Si tu te levais le matin avec une détermination, lourde comme un rouleau compresseur. Si tu te disais une fois l’objet de ta détermination accompli, je suis soulagé d’avoir fini ce qui me pesait. Si tu résistais à venir te recoucher. Si une nouvelle détermination t’empêchait de t’asseoir, de manger, de rêver, d’écrire ces lignes. Si l’élan de ta détermination te faisait pousser des ailes.
Les ailes sont inutiles à la détermination puisque malgré elles les volatiles tombent et les prédateurs viennent les dévorer dans la prairie.

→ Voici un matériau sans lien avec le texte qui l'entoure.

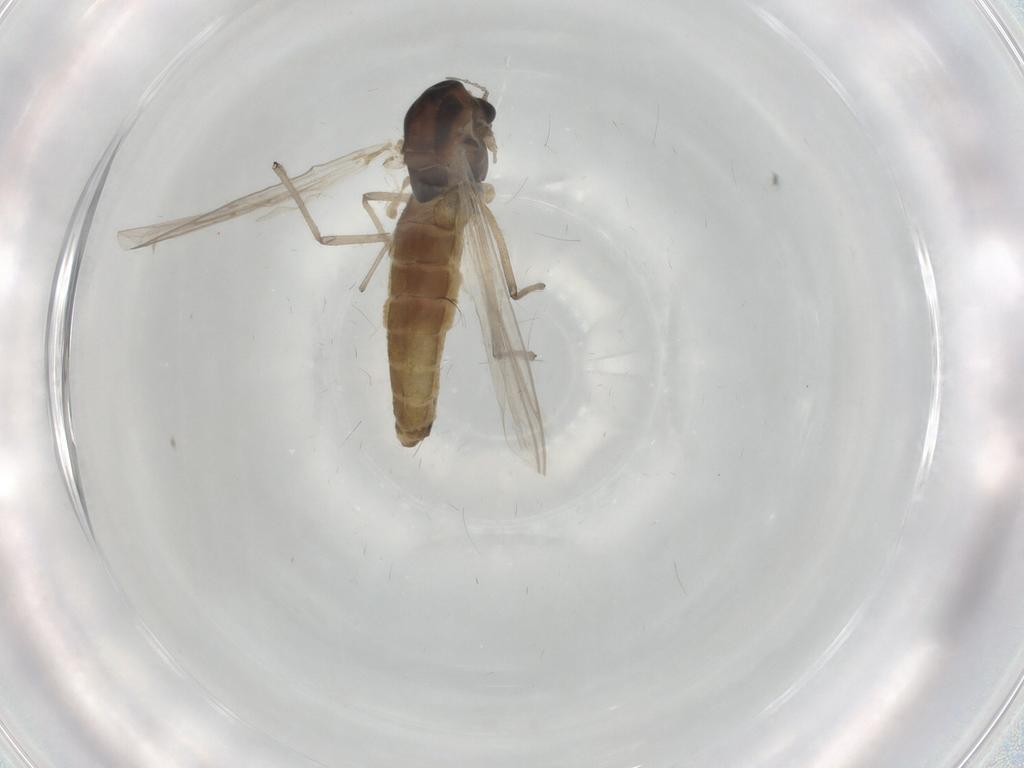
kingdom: Animalia
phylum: Arthropoda
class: Insecta
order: Diptera
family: Chironomidae
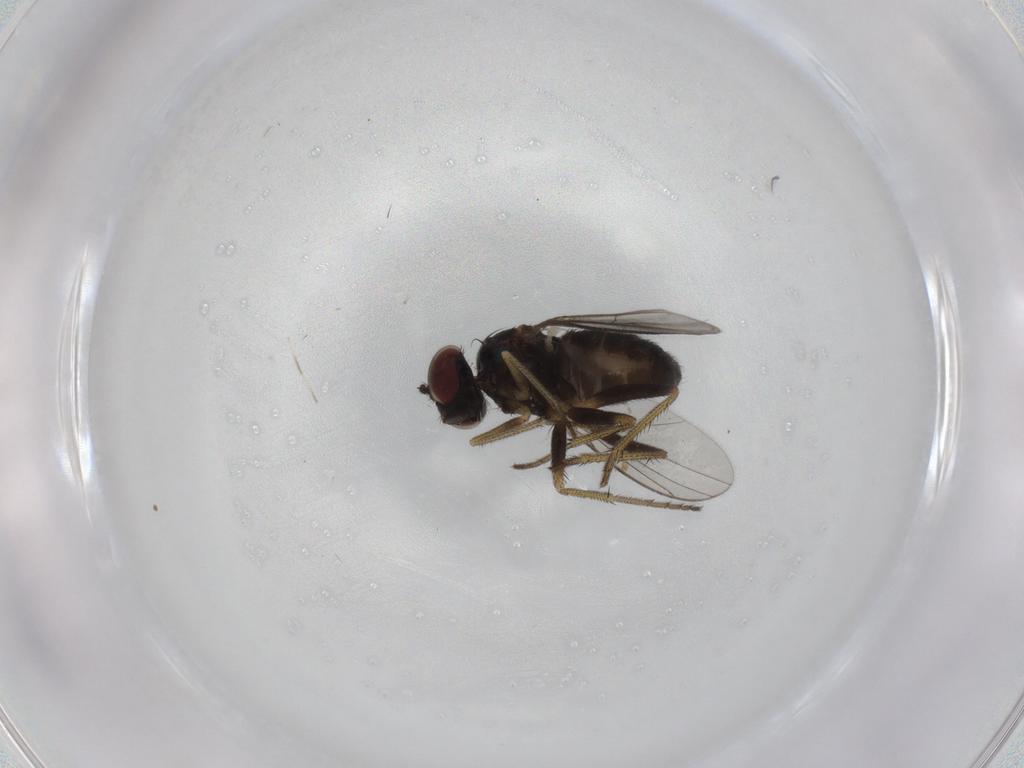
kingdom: Animalia
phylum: Arthropoda
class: Insecta
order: Diptera
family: Dolichopodidae
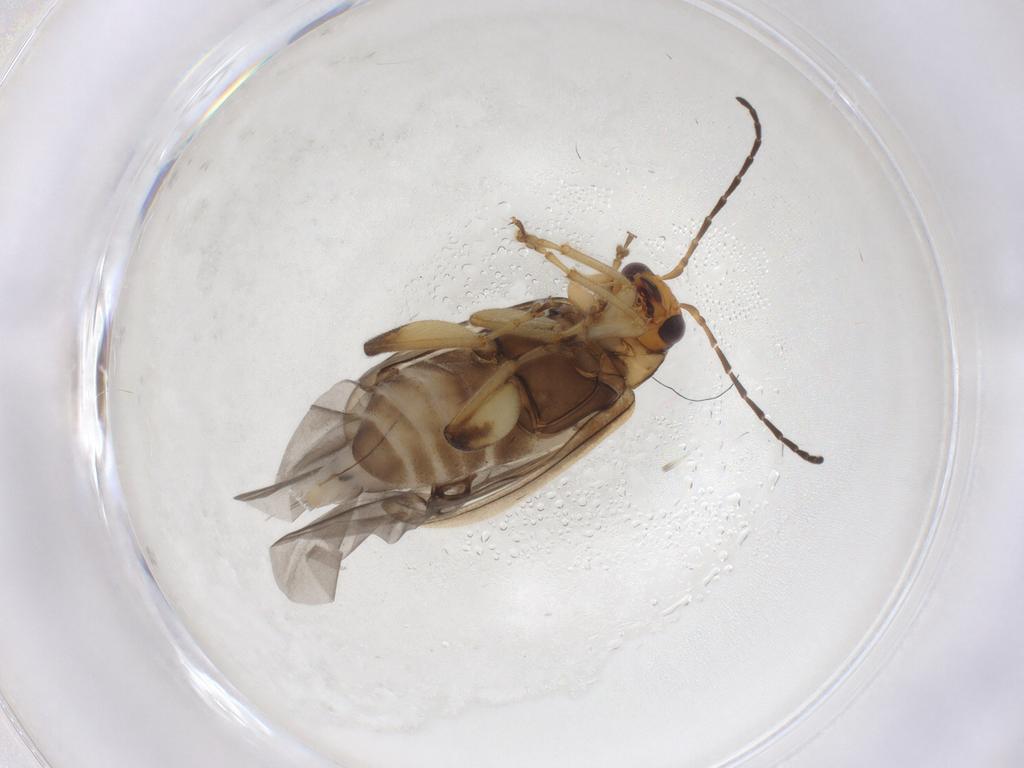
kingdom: Animalia
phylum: Arthropoda
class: Insecta
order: Coleoptera
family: Chrysomelidae
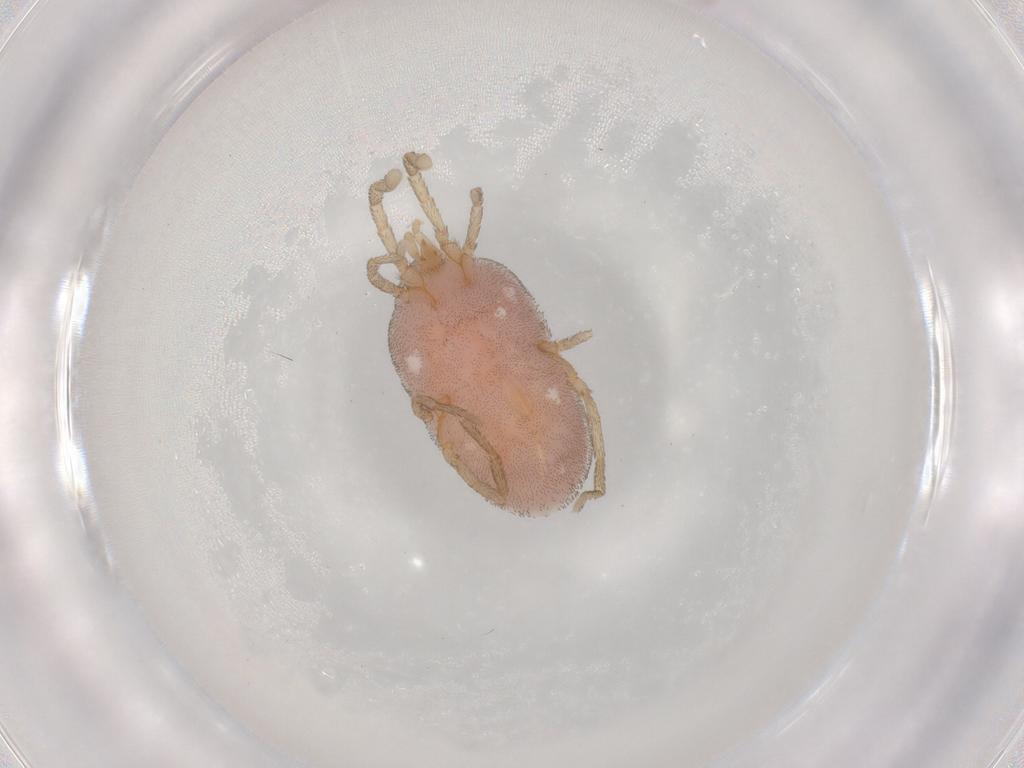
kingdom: Animalia
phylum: Arthropoda
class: Arachnida
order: Trombidiformes
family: Erythraeidae
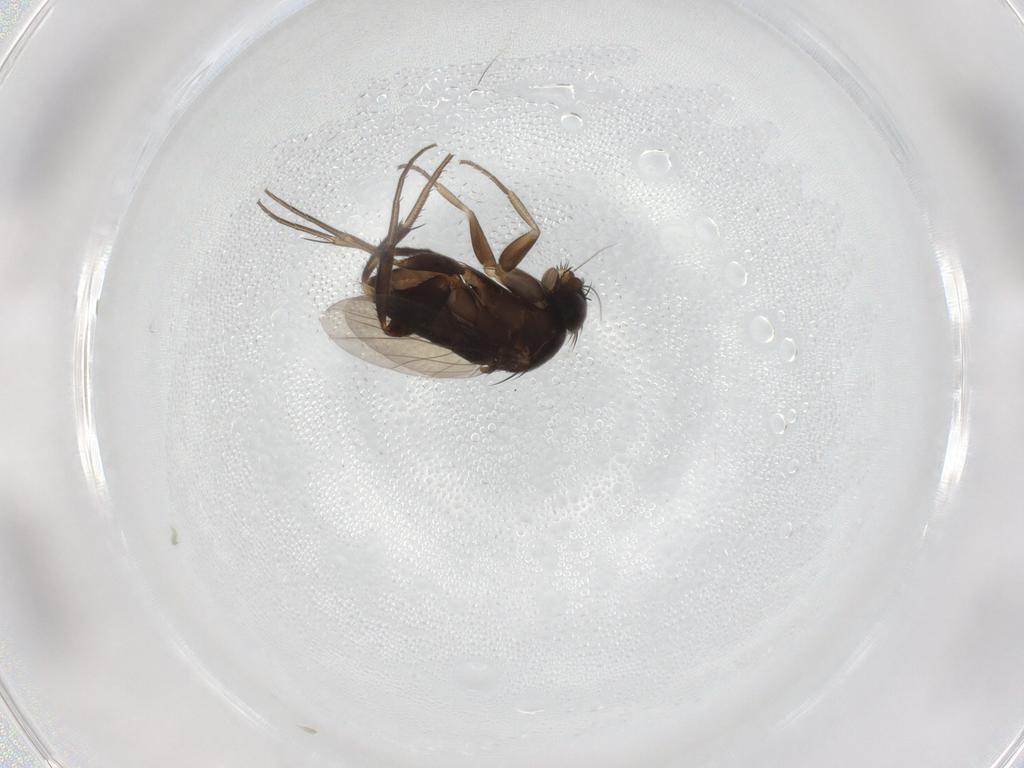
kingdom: Animalia
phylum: Arthropoda
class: Insecta
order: Diptera
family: Phoridae
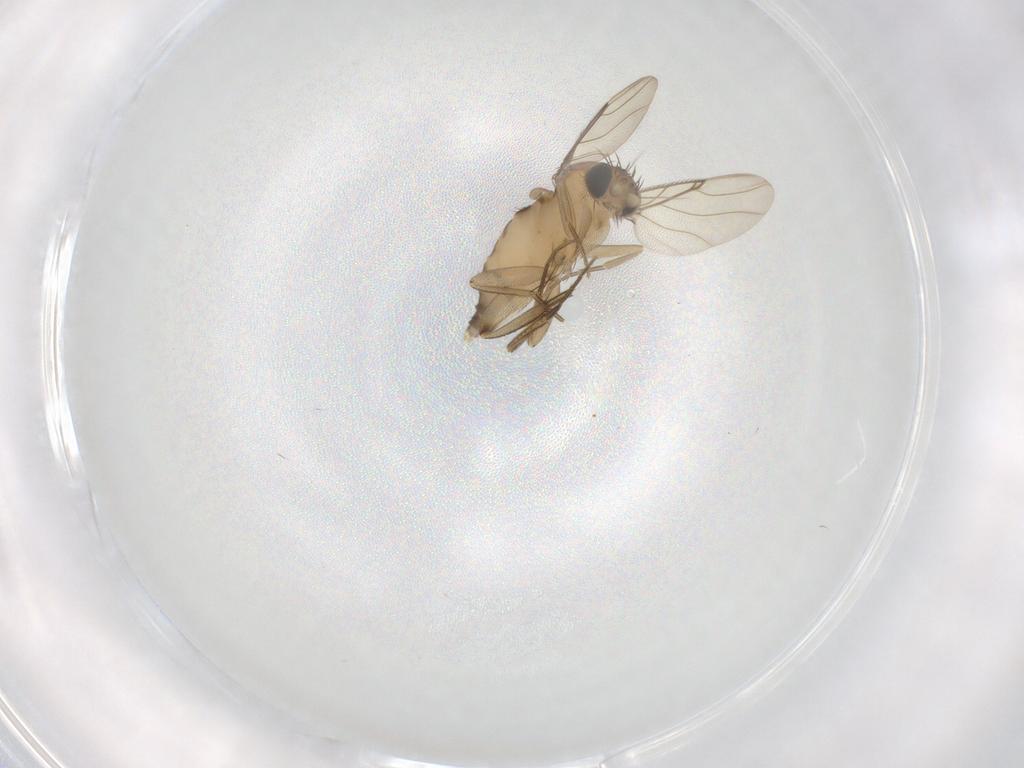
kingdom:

Alors tu es une boule nerveuse avec des idées qui empêchent la boule de rouler. Si tu avais des idées comme les roues d’une charrette qui avancent malgré le chemin caillouteux.
Tu es une boule nerveuse qu’on a posée au bord de la table le jour de ta création. Le vent te précipite au bord de la table. Oh là là le précipice !
Un autre vent te ramène au centre de la table. Oh là là la terre est ronde et je suis au centre ! Il faut que je me décide. Alors tu ouvres le dictionnaire et tu cherches le mot « détermination ».
Filles dans les roseaux
Ah j’oubliais !
Une fleur sans nom au bout de sa tige d’où jaillissaient cinq feuilles fuselées. Des troncs d’arbres dont on présume qu’ils étaient ceux d’une forêt. Derrière entre les arbres l’étendue limitée d’un étang. Le tableau s’appelait « Parcelle de forêt avec fleurs et étang », le peintre Otto Mueller était mort tandis que vivait toujours son tableau.
Ailleurs, deux filles étaient assises au-milieu des roseaux, et le tableau s’intitulait « Deux filles dans les roseaux ».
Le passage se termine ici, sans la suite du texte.